See also this StackExchange post. The Schwarz criterion, or BIC, is very general, so the question is, "how does this formula apply the BIC to $k$-means?"
The Wikipedia page on Bayesian Information Criterion (BIC) uses this definition of BIC:
$$BIC = -2 \ln \hat{L} + \kappa \ln {n}$$
where:
- $n$ is the #observations
- $\kappa$ is the #free parameters (I use Greek $\kappa$ to distinguish from your $k$)
- $\hat{L}$ is the maximized likelihood after fitting parameters
Pelleg and Moore (2000) use $R$ for the #observations. Assuming your professor does to, that means:
- $\kappa = \lambda m k$, the # free parameters.
- $W(C) = -2 \ln \hat{L}$
So, what are $\lambda$ and $m$? I can't tell which is which, but it has to come out something like this:
- $k$ is the number of clusters [as you say]
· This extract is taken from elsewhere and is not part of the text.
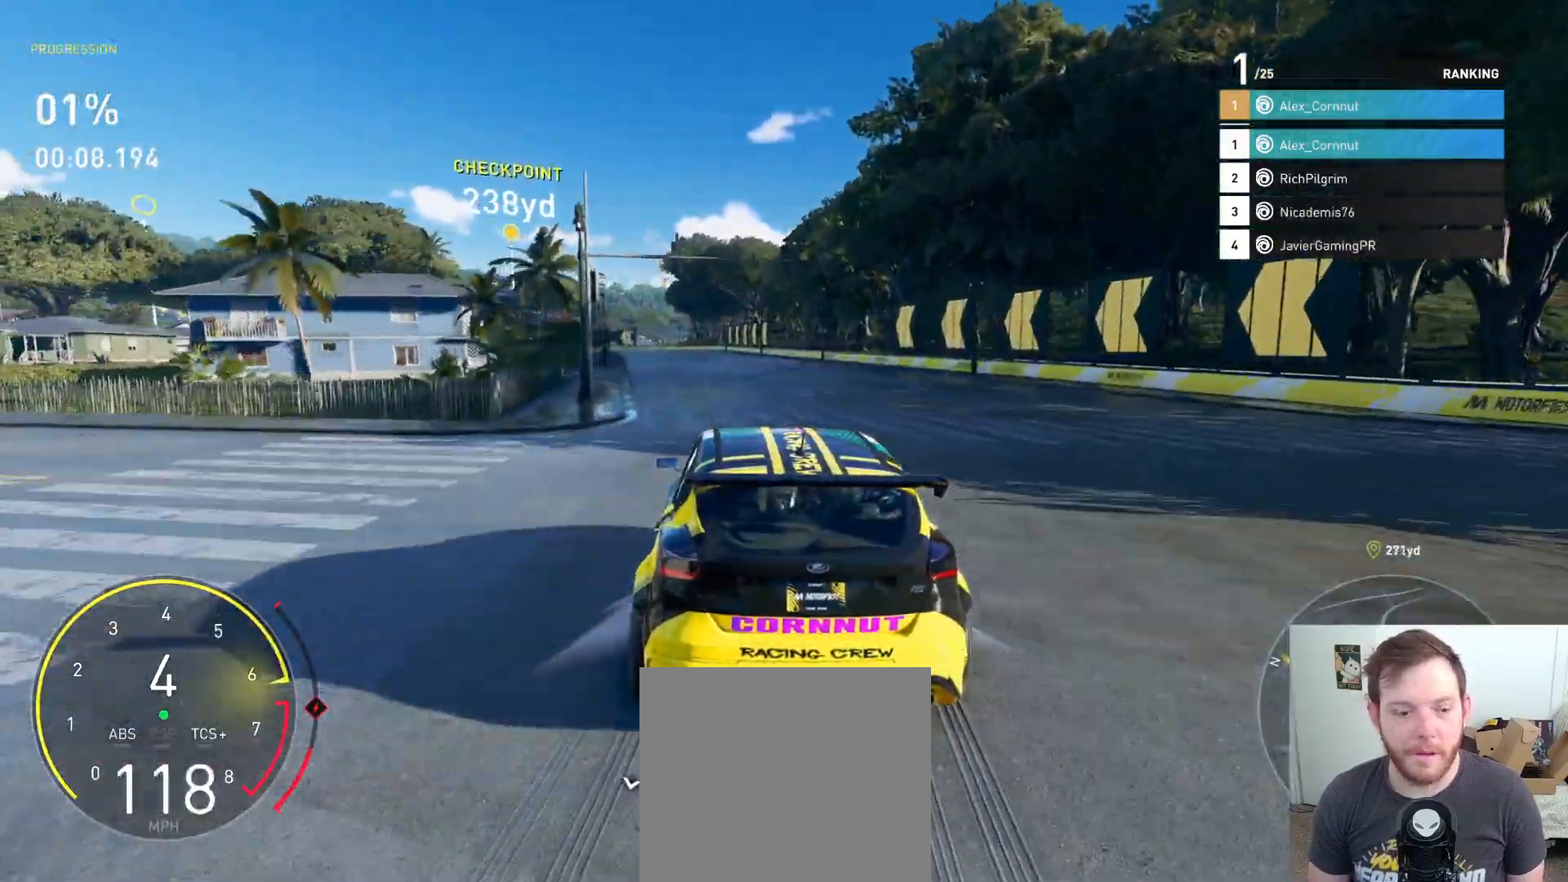
{"buttons": ["B", "R2"], "left_stick": "center", "right_stick": "center", "events": [[33, "left_stick", "left"], [200, "left_stick", "center"], [467, "B", "down"]]}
- $\lambda$ is the number of dimensions (columns) in the data
- $m$ is the number of parameters to estimate for each dimension (2 for the usual Gaussian: mean and variance).
It makes sense that $W(C)$, the "within-class scatter" would be measured by log likelihood. Note, $W(C)$ has to sum the log likelihood for all clusters.